EU experts reviewing MiFID II bond rules, says Commissioner

European Commission will respond to bond market expert group’s study on impacts of policy on liquidity.

Any changes or alterations to MiFID II’s fixed income pre-trade transparency rules lay in the hands of the European Commission’s corporate bonds expert group.

Niall Bohan, head of the capital markets union unit for the European Commission told delegates about the expert group at the Association for Financial Markets in Europe’s (AFME) market liquidity conference in London this week.

He said the expert group will play a vital role in identifying potential unintended consequences of the rules and if it can formulate alternatives to certain rules, the Commission will address them.

“We will observe the impacts on the performance and functioning of bond markets and we are ready to use the expert group to process and respond to certain considerations,” he said.

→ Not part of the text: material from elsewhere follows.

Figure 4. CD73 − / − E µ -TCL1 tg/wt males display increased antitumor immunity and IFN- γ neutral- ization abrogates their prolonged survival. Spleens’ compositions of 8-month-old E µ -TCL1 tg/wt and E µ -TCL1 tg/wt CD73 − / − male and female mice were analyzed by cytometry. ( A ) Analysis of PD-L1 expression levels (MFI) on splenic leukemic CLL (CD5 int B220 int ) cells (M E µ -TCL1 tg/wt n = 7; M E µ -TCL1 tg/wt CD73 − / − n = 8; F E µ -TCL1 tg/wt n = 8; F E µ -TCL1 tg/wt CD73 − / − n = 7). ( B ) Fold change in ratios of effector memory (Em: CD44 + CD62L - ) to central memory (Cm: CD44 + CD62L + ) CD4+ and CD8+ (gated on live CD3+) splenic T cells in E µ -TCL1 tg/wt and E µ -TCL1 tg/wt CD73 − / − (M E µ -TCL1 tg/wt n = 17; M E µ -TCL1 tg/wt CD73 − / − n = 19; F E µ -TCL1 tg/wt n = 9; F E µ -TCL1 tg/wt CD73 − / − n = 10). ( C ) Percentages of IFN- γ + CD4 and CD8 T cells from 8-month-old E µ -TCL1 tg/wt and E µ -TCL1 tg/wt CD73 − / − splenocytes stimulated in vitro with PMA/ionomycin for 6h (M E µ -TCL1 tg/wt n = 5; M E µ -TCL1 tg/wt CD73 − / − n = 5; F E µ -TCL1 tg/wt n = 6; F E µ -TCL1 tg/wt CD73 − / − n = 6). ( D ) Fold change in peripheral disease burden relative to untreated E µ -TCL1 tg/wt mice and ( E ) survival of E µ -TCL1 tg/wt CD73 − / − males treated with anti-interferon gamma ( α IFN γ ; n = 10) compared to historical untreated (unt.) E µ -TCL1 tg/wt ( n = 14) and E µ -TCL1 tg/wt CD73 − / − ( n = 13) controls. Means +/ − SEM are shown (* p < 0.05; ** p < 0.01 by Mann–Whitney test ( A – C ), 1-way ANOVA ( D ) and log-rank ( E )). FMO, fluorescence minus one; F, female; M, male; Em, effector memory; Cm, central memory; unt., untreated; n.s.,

The Commission established its corporate bond working group last year and its members include senior figures in fixed income from BlackRock, Union Investments, JP Morgan and MarketAxess.

The expert group is currently working on a corporate bond market liquidity study - to be published in September 2017 - and the Commission will respond to any recommended changes to policy.

Bohan added he does not expect any further delays to MiFID II implementation, even if the authority decides to alter rules before the January 2018 deadline.

“We’ve had a painful experience of delaying MiFID II which I don’t think will be repeated. We are already in discussion with the marketplace on liquidity and how we have approached pre-trade transparency, but I wouldn’t put a particular date on any changes.”

Bohan concluded: “When we are down to level two or three pace, we will have more opportunity to recalibrate and revisit specific, but we’d need a good steer and set of reasons to do that.”

Fixed income traders have warned pre-trade transparency rules under MiFID II will undermine already diminishing liquidity and no realistic solution to the problem currently exists.

If regulators do not step in, the buy-side has said it means end investors could lose out as price manipulation and information leakage could increase under the new rules.